* **Goal**:
Retype the material from its first line through the line containing "Entry: h=1 m=31", including both, without any change.

== Data shown ==

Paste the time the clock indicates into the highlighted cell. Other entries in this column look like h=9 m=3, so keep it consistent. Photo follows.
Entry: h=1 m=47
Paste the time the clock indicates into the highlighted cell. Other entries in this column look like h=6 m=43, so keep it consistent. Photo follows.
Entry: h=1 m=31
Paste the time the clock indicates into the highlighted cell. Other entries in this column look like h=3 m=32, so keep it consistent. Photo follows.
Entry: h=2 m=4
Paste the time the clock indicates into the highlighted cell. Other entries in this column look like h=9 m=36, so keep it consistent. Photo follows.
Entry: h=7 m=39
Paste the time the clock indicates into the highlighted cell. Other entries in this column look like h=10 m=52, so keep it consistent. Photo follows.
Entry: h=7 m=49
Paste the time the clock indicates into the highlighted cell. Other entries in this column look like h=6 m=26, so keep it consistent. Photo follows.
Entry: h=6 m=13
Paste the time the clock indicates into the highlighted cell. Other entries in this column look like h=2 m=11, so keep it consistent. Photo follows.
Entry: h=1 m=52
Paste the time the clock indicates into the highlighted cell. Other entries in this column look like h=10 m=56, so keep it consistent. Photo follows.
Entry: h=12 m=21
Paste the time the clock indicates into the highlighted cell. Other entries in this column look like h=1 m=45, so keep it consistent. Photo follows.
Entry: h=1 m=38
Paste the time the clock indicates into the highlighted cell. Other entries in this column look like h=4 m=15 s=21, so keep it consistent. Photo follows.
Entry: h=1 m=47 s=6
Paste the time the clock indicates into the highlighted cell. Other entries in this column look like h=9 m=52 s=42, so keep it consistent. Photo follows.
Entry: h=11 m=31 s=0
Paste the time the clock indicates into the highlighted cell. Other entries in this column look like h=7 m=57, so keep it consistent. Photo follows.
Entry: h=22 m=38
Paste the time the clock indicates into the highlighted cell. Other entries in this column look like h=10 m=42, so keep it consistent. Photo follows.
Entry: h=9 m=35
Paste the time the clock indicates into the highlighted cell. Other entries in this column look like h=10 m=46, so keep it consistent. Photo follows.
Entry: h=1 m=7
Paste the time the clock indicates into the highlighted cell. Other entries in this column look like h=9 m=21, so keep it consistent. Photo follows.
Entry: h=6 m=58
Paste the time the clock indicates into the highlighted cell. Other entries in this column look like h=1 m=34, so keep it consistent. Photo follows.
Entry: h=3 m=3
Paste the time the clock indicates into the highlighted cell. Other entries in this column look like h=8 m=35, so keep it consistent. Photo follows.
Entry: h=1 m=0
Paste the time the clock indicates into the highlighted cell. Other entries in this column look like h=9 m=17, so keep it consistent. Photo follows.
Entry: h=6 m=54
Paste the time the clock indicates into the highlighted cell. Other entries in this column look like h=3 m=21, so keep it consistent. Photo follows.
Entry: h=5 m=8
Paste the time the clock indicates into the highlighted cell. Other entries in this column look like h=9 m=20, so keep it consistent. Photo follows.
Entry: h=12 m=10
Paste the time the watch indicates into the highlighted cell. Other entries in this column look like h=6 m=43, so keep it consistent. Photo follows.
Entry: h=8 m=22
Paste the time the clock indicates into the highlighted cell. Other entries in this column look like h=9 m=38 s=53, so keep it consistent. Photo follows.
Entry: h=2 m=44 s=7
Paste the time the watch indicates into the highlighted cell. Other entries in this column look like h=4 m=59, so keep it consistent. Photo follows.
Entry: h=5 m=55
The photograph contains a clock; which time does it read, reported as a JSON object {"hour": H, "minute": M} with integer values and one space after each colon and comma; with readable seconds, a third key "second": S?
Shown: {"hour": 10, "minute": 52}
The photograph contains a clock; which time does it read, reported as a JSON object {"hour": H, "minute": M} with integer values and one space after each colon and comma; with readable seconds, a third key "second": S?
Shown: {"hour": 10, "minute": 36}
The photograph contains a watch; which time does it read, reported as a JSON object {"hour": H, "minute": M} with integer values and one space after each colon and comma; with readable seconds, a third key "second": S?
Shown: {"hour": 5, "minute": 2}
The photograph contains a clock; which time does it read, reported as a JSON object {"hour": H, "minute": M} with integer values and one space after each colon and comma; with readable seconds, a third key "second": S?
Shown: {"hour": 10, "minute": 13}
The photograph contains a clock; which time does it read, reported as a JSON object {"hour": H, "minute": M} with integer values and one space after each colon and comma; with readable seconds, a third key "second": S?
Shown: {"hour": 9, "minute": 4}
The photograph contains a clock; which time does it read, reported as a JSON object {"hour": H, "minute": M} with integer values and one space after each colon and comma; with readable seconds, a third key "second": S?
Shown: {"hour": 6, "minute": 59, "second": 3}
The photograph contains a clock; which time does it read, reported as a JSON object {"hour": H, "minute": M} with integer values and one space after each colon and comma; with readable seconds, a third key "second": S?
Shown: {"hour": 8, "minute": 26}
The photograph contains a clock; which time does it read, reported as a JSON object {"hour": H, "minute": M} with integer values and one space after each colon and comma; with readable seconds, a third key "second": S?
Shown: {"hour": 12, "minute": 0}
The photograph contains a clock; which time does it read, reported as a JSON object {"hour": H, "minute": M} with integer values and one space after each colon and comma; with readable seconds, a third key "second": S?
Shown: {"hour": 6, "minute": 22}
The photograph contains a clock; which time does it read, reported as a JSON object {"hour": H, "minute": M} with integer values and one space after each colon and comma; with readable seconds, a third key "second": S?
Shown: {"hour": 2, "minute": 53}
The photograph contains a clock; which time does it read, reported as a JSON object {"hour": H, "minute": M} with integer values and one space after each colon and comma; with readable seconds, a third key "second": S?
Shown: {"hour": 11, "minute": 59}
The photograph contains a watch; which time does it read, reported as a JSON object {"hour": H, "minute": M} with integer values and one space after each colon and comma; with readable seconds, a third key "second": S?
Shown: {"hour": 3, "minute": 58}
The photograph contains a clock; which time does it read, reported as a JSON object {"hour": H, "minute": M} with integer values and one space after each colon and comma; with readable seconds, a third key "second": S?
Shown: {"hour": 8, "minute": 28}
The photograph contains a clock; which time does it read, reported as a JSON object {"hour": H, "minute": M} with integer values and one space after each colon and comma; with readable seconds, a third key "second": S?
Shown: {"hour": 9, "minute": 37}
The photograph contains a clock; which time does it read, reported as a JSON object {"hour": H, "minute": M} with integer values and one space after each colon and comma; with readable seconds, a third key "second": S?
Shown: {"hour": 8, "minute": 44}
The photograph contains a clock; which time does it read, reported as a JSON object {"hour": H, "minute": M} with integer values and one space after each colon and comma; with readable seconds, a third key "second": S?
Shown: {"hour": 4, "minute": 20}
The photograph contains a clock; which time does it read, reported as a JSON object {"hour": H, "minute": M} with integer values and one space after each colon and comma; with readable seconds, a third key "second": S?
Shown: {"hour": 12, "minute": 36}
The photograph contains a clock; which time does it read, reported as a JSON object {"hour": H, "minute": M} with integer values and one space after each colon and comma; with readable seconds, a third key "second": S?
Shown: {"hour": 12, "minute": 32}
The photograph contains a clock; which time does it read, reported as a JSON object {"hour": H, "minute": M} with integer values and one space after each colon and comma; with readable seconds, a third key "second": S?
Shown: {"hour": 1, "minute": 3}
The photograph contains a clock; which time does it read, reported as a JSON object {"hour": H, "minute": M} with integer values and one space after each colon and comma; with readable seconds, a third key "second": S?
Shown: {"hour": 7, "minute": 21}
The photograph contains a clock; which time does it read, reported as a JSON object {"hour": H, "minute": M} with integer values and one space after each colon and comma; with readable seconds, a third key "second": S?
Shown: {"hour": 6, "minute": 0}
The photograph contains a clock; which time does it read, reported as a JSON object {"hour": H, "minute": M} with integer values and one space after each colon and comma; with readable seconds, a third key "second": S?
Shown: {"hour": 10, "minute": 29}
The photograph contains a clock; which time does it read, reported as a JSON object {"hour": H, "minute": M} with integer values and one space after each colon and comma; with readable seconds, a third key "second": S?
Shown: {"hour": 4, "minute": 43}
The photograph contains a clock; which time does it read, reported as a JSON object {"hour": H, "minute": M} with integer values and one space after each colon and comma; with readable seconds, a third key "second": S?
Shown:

===

* **Solution for this task**:
Paste the time the clock indicates into the highlighted cell. Other entries in this column look like h=9 m=3, so keep it consistent. Photo follows.
Entry: h=1 m=47
Paste the time the clock indicates into the highlighted cell. Other entries in this column look like h=6 m=43, so keep it consistent. Photo follows.
Entry: h=1 m=31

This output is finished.